Framework alexnet resnet18 resnet50 vgg16 mobilenet
pytorch/cuda 107.108 129.456 388.951 N/A 177.434
pytorch/opencl 147.814 213.319 651.216 N/A 382.590
dlprimitives 106.033 198.092 605.541 1107.756 344.599
keras/tf2-cuda 90.005 183.447 501.362 550.063 322.416
keras/plaidml 222.166 507.116 - - 571.438
  • vgg16 batch 16 failed to run to to lack of memory on pytorch.
  • some setups with plaidml not tested due to lack of performance/memory

Looks very nice :slight_smile:

5 Likes

Just a random guy, buy thanks for all the efforts going into implementing an OpenCL backend!

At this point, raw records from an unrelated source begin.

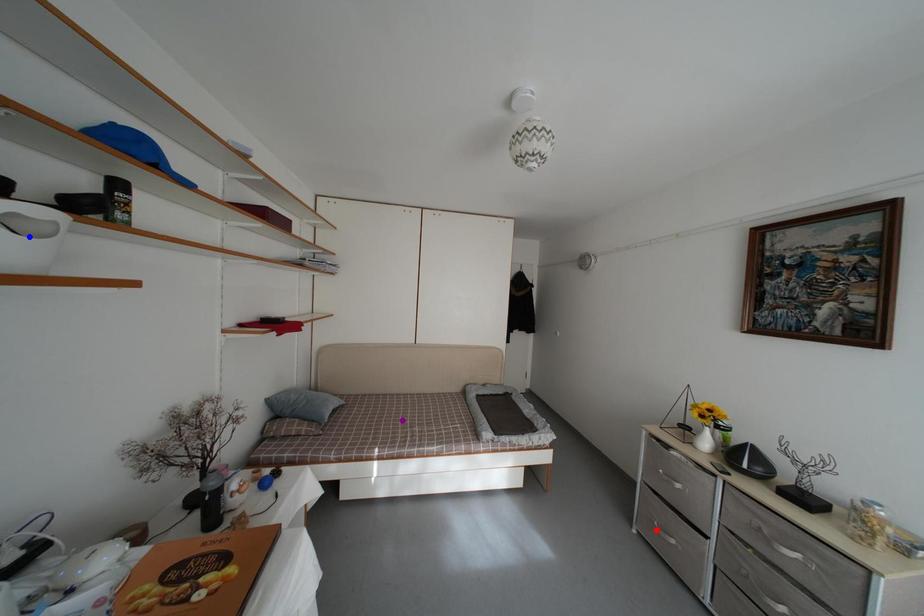
Order these from nearest to farthest:
red point | purple point | blue point

blue point, red point, purple point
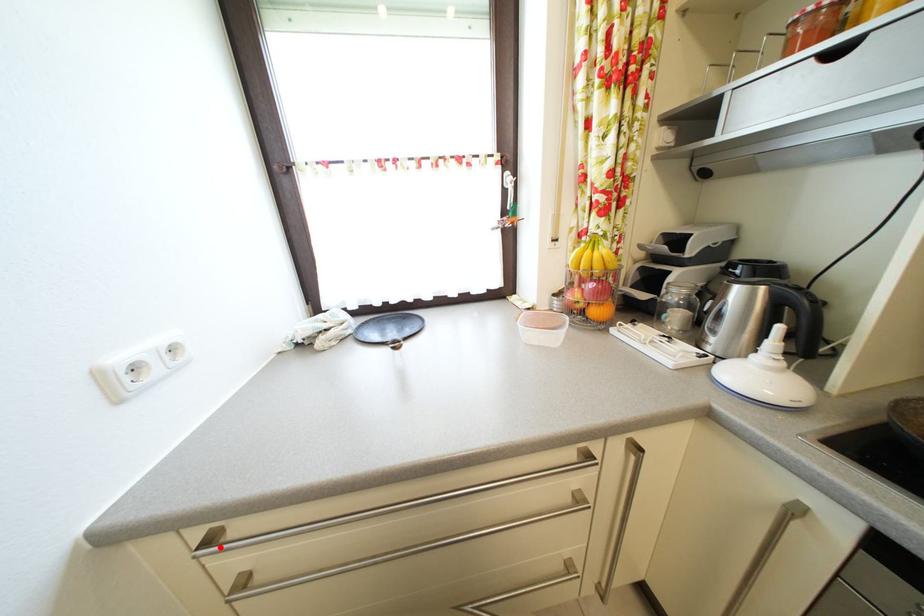
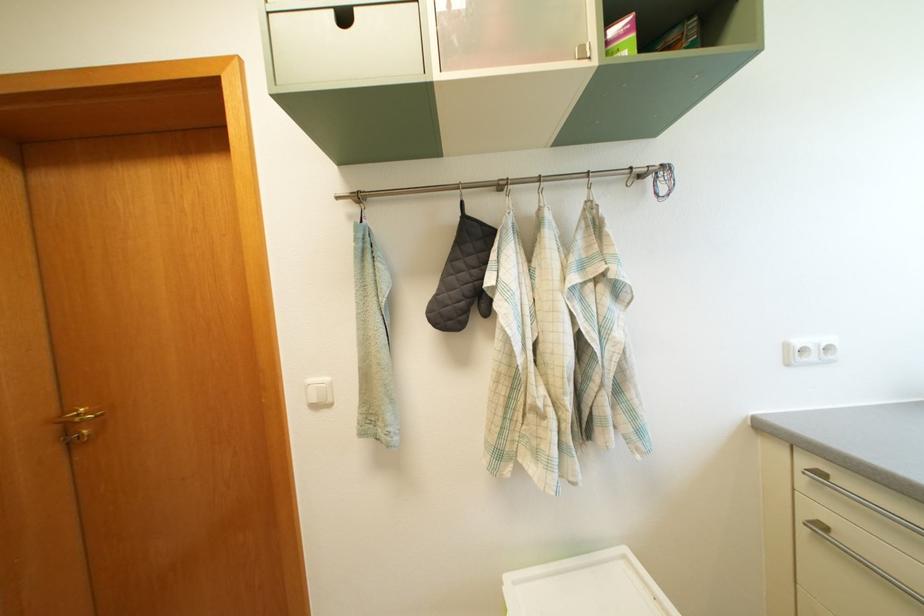
Where in the second image is the point corresponding to the highlighted location from the first image?

(827, 480)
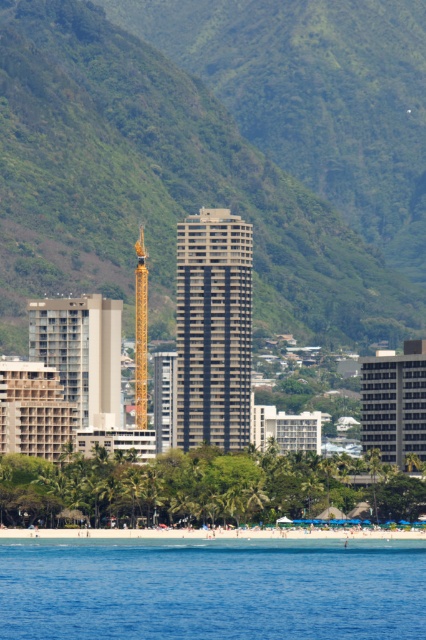
Who is lower down, blue liquid water at lower center or white sand beach at lower center?

blue liquid water at lower center is lower down.

Does blue liquid water at lower center have a lesser height compared to white sand beach at lower center?

Incorrect, blue liquid water at lower center's height does not fall short of white sand beach at lower center's.

Is point (143, 604) less distant than point (75, 536)?

Yes.

Where is `blue liquid water at lower center`? This screenshot has width=426, height=640. blue liquid water at lower center is located at coordinates (212, 588).

Which is below, blue liquid water at lower center or gold metallic crane at center?

blue liquid water at lower center is lower down.

Does blue liquid water at lower center have a greater width compared to gold metallic crane at center?

Yes, blue liquid water at lower center is wider than gold metallic crane at center.

The height and width of the screenshot is (640, 426). What do you see at coordinates (212, 588) in the screenshot?
I see `blue liquid water at lower center` at bounding box center [212, 588].

Image resolution: width=426 pixels, height=640 pixels. In order to click on blue liquid water at lower center in this screenshot , I will do 212,588.

Can you confirm if white sand beach at lower center is bigger than gold metallic crane at center?

Correct, white sand beach at lower center is larger in size than gold metallic crane at center.

Which is behind, point (31, 536) or point (143, 266)?

The point (31, 536) is more distant.

Measure the distance between point (x=336, y=532) and camera.

Point (x=336, y=532) is 2156.49 feet away from camera.

Where is `white sand beach at lower center`? Image resolution: width=426 pixels, height=640 pixels. white sand beach at lower center is located at coordinates click(x=218, y=532).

I’m definitely going to try it out.

1 Like

This is a valuable project that should be supported by Intel and more Nvidia competitors ASAP!

2 Likes

Agreed :slight_smile:

On more serious note - I’d really love to see some community contribution. I’m very limited in the time.

Many things can be trivially implemented in terms of reduction/pointwise operations and thus not even OpenCL/GPU programming knowledge is required

They both want to create vendor lock in on their gpus.

Honestly if we can get this working its gona make life much easier on intel hardware. As it stands its a proper nightmare

Would also mean you can build a project that works on all hardwares which is auch a nice solution to the hardware curse

They both want to create vendor lock in on their gpus.

Yes and no. I assume both Intel and AMD try to get most valuable solution for minimal money.

AMD went down the road of implementing HIP as Cuda replacement (huge mistake IMHO) but at least they released MIOpen OpenCL version. But unfortunately it isn’t really open-source since some kernels just go in binary formats. Additionally it is limited to Linux/ROCm only.

Intel has they OpenDNN and at some point I wanted to integrate it/use it in my backend but I discovered that my own kernels I have written work actually faster than their own kernels.

Why? Because they decided to optimize their code for Channel last only while PyTorch, ONNX and many other frameworks actually use channel first: Channel First Convolution Performance on OpenCL driver · Issue #1194 · oneapi-src/oneDNN · GitHub

I don’t now how much of it ignorance and how much of it try to do what possible with very limited resources (and yes, neither AMD nor Intel have team/investment even comparable to what nVidia does)

And most of industry around just does not care and lives with what nVidia has to propose because other alternatives are far from competitive.

I hope community can join the effort. Because building it all is really tough. Too many cases, kernels and other things.